Despite poor reviews, he’s sticking with his economic team, but is reining them in. Treasury Secretary Paul O’Neill won’t be making foreign trips with aging rock stars. A half-dozen cabinet members will go to Texas next month to take part in an “economic forum” at Baylor University. As for Dick Cheney, he hasn’t quite achieved “Where’s Waldo?” status, but he’s close. With his former company under SEC investigation, hectored by dem-onstrators and a shareholders’ suit, he’s been inspecting submarines, avoiding all Q&As with the press and stumping for candidates in key states such as North Dakota. He won’t do Sunday talk shows from now until September. The reason, a top aide says with a straight face, is that he is being “saved” to talk about the anniversary of September 11.

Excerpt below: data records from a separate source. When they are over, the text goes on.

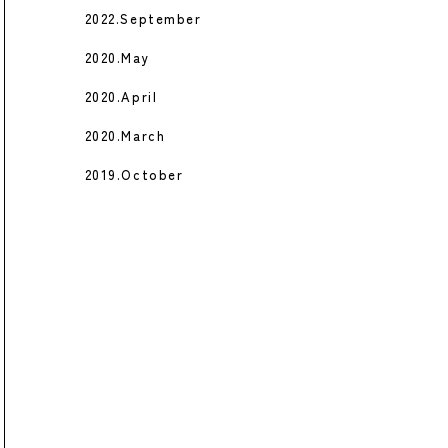
2022.September
2020.May
2020.April
2020.March
2019.October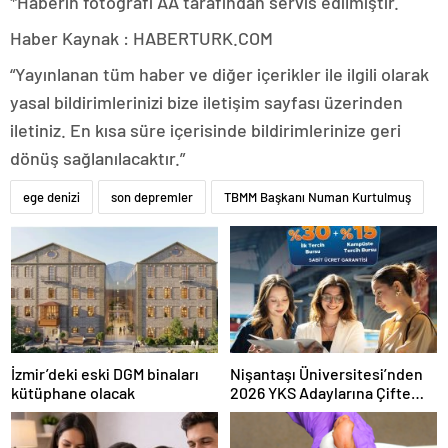
*Haberin fotoğrafı AA tarafından servis edilmiştir.
Haber Kaynak : HABERTURK.COM
“Yayınlanan tüm haber ve diğer içerikler ile ilgili olarak
yasal bildirimlerinizi bize iletişim sayfası üzerinden
iletiniz. En kısa süre içerisinde bildirimlerinize geri
dönüş sağlanılacaktır.”
ege denizi
son depremler
TBMM Başkanı Numan Kurtulmuş
İzmir’deki eski DGM binaları
Nişantaşı Üniversitesi’nden
kütüphane olacak
2026 YKS Adaylarına Çifte
Güvence: Sabit Ücret ve
Kesintisiz Burs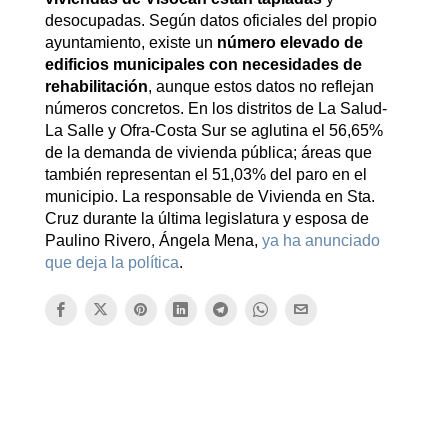
desocupadas. Según datos oficiales del propio
ayuntamiento, existe un
número elevado de
edificios municipales con necesidades de
rehabilitación
, aunque estos datos no reflejan
números concretos. En los distritos de La Salud-
La Salle y Ofra-Costa Sur se aglutina el 56,65%
de la demanda de vivienda pública; áreas que
también representan el 51,03% del paro en el
municipio. La responsable de Vivienda en Sta.
Cruz durante la última legislatura y esposa de
Paulino Rivero, Ángela Mena,
ya ha anunciado
que deja la política
.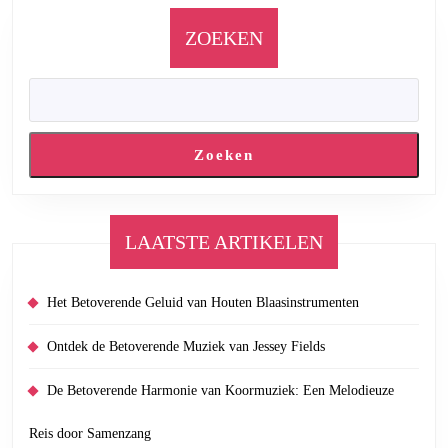
ZOEKEN
Zoeken
LAATSTE ARTIKELEN
Het Betoverende Geluid van Houten Blaasinstrumenten
Ontdek de Betoverende Muziek van Jessey Fields
De Betoverende Harmonie van Koormuziek: Een Melodieuze
Reis door Samenzang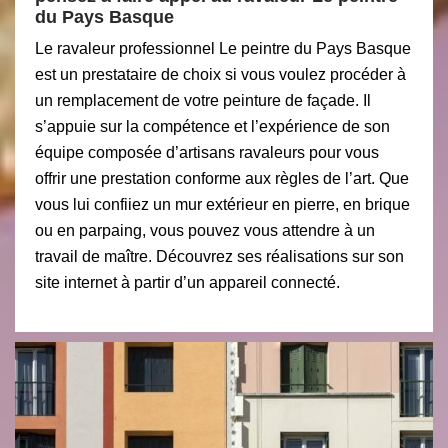
du Pays Basque
Le ravaleur professionnel Le peintre du Pays Basque
est un prestataire de choix si vous voulez procéder à
un remplacement de votre peinture de façade. Il
s’appuie sur la compétence et l’expérience de son
équipe composée d’artisans ravaleurs pour vous
offrir une prestation conforme aux règles de l’art. Que
vous lui confiiez un mur extérieur en pierre, en brique
ou en parpaing, vous pouvez vous attendre à un
travail de maître. Découvrez ses réalisations sur son
site internet à partir d’un appareil connecté.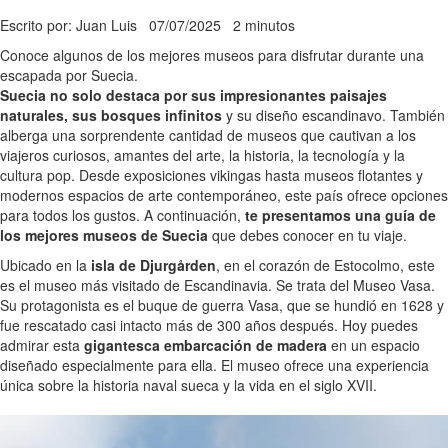
Escrito por: Juan Luis
07/07/2025
2 minutos
Conoce algunos de los mejores museos para disfrutar durante una
escapada por Suecia.
Suecia no solo destaca por sus impresionantes paisajes
naturales, sus bosques infinitos
y su diseño escandinavo. También
alberga una sorprendente cantidad de museos que cautivan a los
viajeros curiosos, amantes del arte, la historia, la tecnología y la
cultura pop. Desde exposiciones vikingas hasta museos flotantes y
modernos espacios de arte contemporáneo, este país ofrece opciones
para todos los gustos. A continuación,
te presentamos una guía de
los mejores museos de Suecia
que debes conocer en tu viaje.
Ubicado en la
isla de Djurgården
, en el corazón de Estocolmo, este
es el museo más visitado de Escandinavia. Se trata del Museo Vasa.
Su protagonista es el buque de guerra Vasa, que se hundió en 1628 y
fue rescatado casi intacto más de 300 años después. Hoy puedes
admirar esta
gigantesca embarcación de madera
en un espacio
diseñado especialmente para ella. El museo ofrece una experiencia
única sobre la historia naval sueca y la vida en el siglo XVII.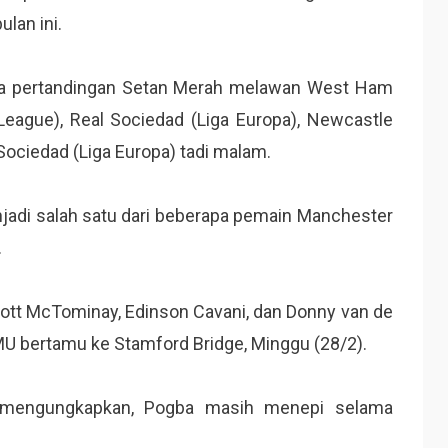
ulan ini.
lima pertandingan Setan Merah melawan West Ham
League), Real Sociedad (Liga Europa), Newcastle
 Sociedad (Liga Europa) tadi malam.
jadi salah satu dari beberapa pemain Manchester
.
ott McTominay, Edinson Cavani, dan Donny van de
U bertamu ke Stamford Bridge, Minggu (28/2).
 mengungkapkan, Pogba masih menepi selama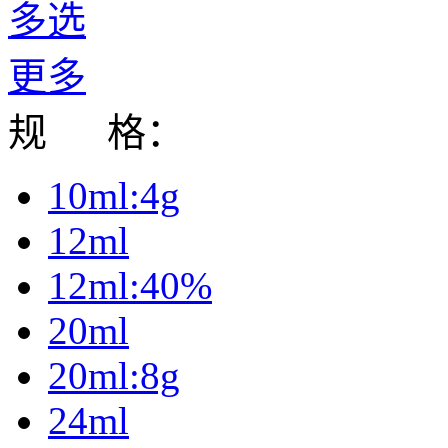
多选
更多
规 格：
10ml:4g
12ml
12ml:40%
20ml
20ml:8g
24ml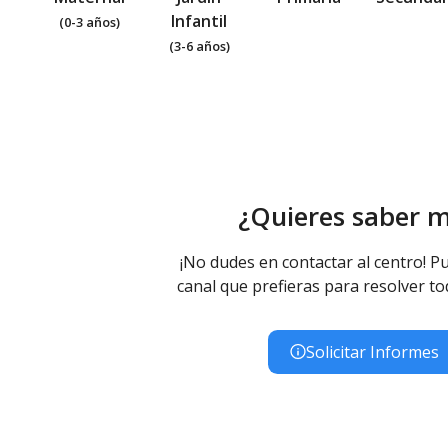
Infantil
(0-3 años)
(3-6 años)
¿Quieres saber 
¡No dudes en contactar al centro! Pu
canal que prefieras para resolver to
Solicitar Informes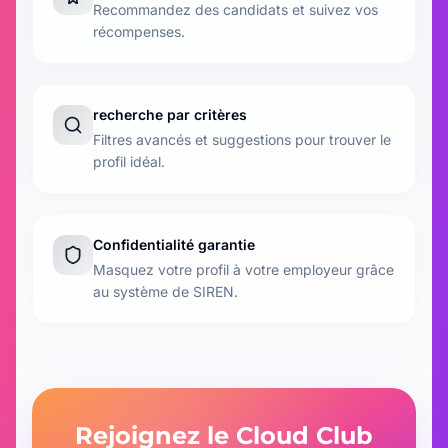
Recommandez des candidats et suivez vos
récompenses.
recherche par critères
Filtres avancés et suggestions pour trouver le
profil idéal.
Confidentialité garantie
Masquez votre profil à votre employeur grâce
au système de SIREN.
Rejoignez le Cloud Club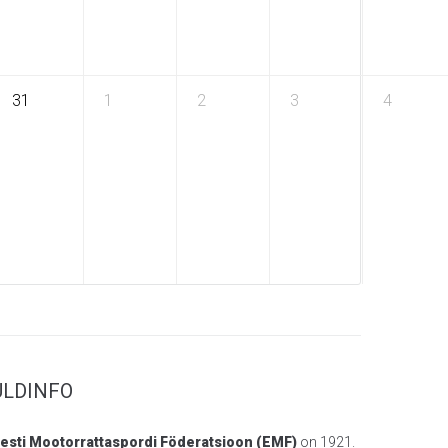
31
1
2
3
4
ÜLDINFO
esti Mootorrattaspordi Föderatsioon (EMF)
on 1921.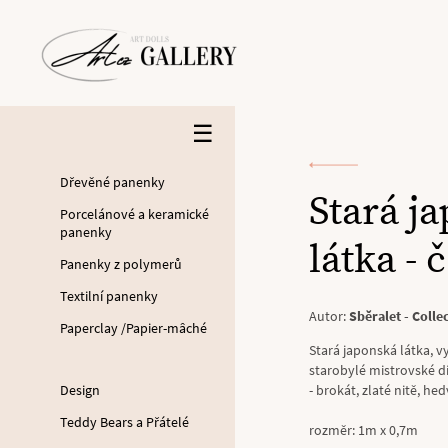
☰
Dřevěné panenky
Stará j
Porcelánové a keramické
panenky
látka - 
Panenky z polymerů
Textilní panenky
Autor:
Sběralet - Coll
Paperclay /Papier-mâché
Stará japonská látka, 
starobylé mistrovské dí
Design
- brokát, zlaté nitě, hed
Teddy Bears a Přátelé
rozměr: 1m x 0,7m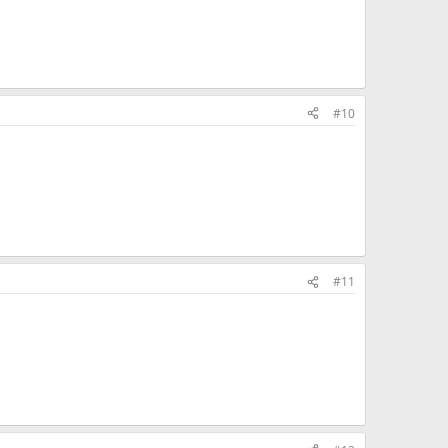
#10
#11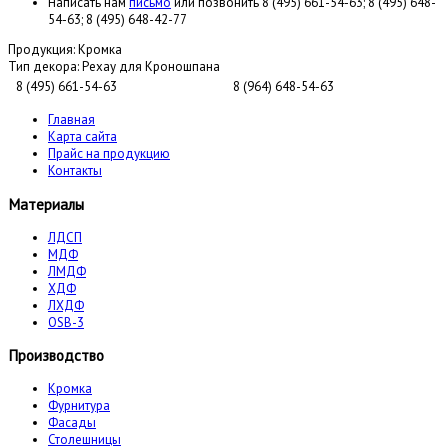
Написать нам
письмо
или позвонить 8 (495) 661-54-63; 8 (495) 648-
54-63; 8 (495) 648-42-77
Продукция:
Кромка
Тип декора:
Рехау для Кроношпана
8 (495) 661-54-63
8 (964) 648-54-63
Главная
Карта сайта
Прайс на продукцию
Контакты
Материалы
ЛДСП
МДФ
ЛМДФ
ХДФ
ЛХДФ
OSB-3
Производство
Кромка
Фурнитура
Фасады
Столешницы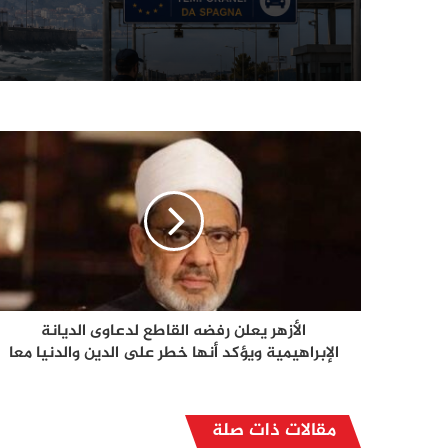
الأزهر يعلن رفضه القاطع لدعاوى الديانة
الإبراهيمية ويؤكد أنها خطر على الدين والدنيا معا
مقالات ذات صلة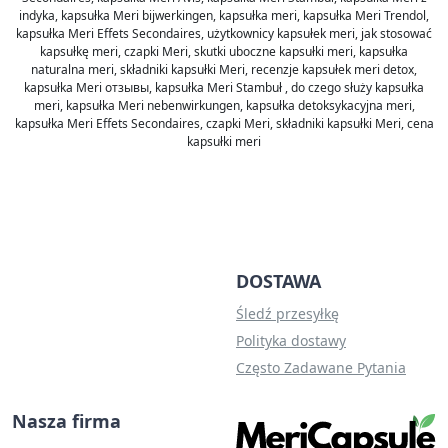
indyka, kapsułka Meri bijwerkingen, kapsułka meri, kapsułka Meri Trendol,
kapsułka Meri Effets Secondaires, użytkownicy kapsułek meri, jak stosować
kapsułkę meri, czapki Meri, skutki uboczne kapsułki meri, kapsułka
naturalna meri, składniki kapsułki Meri, recenzje kapsułek meri detox,
kapsułka Meri отзывы, kapsułka Meri Stambuł , do czego służy kapsułka
meri, kapsułka Meri nebenwirkungen, kapsułka detoksykacyjna meri,
kapsułka Meri Effets Secondaires, czapki Meri, składniki kapsułki Meri, cena
kapsułki meri
DOSTAWA
Śledź przesyłkę
Polityka dostawy
Często Zadawane Pytania
Nasza firma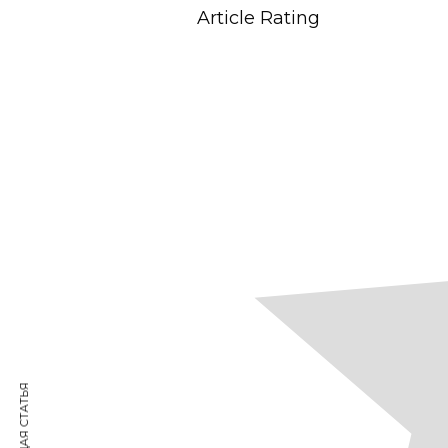
Article Rating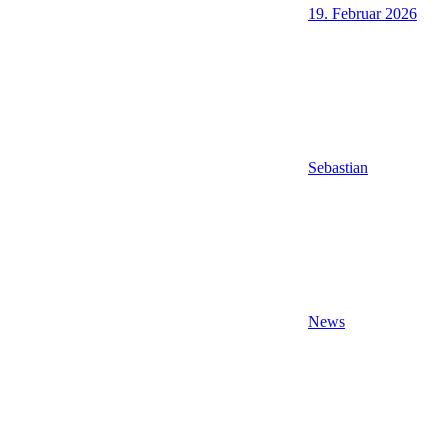
19. Februar 2026
Sebastian
News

But for Bush–who unblinkingly administered the death penalty in Texas and loosed laser-guided bombs on Al Qaeda–the easiest way to improve the ethics of Wall Street is to throw a lot of people in the slammer. Thompson is the honcho in charge, peppering federal prosecutors from coast to coast for updates on hot cases. The first could involve WorldCom. This week at least two senior executives of the bankrupt company–former chief financial officer Scott D. Sullivan and former controller David Myers–are expected to be indicted on charges they fraudulently accounted for $3.9 billion in expenses. Another company whose top executives are high up on a Justice Department SWAT list, NEWSWEEK has learned, is Qwest Communications, the Denver-based telecom giant whose founder, Phil Anschutz, is a leading GOP contributor.
And that’s just the start. Federal prosecutors, under pressure from the task force, have dramatically accelerated their probe of Enron. An indictment of the firm’s former chief financial officer, Andrew Fastow, could come as early as next week, one source close to the case told NEWSWEEK. Lawyers for Fastow have been attempting to reach a plea bargain, offering his testimony against Enron higher-ups in exchange for a lighter sentence. But given the new tough-cop attitude, Justice Department prosecutors were undecided about whether to take the deal, with some arguing for a no-holds-barred strategy on the theory that Fastow was the most culpable of the company’s officers. On the other hand, one of the people Fastow could conceivably rat out is Enron CEO Ken Lay, one of Bush’s top fund-raisers. It’s far from clear that Fastow has the goods on Lay, but still, that’s one “perp walk” many investors (and former Enron employees) would like to see, and that the president may have no choice but to applaud.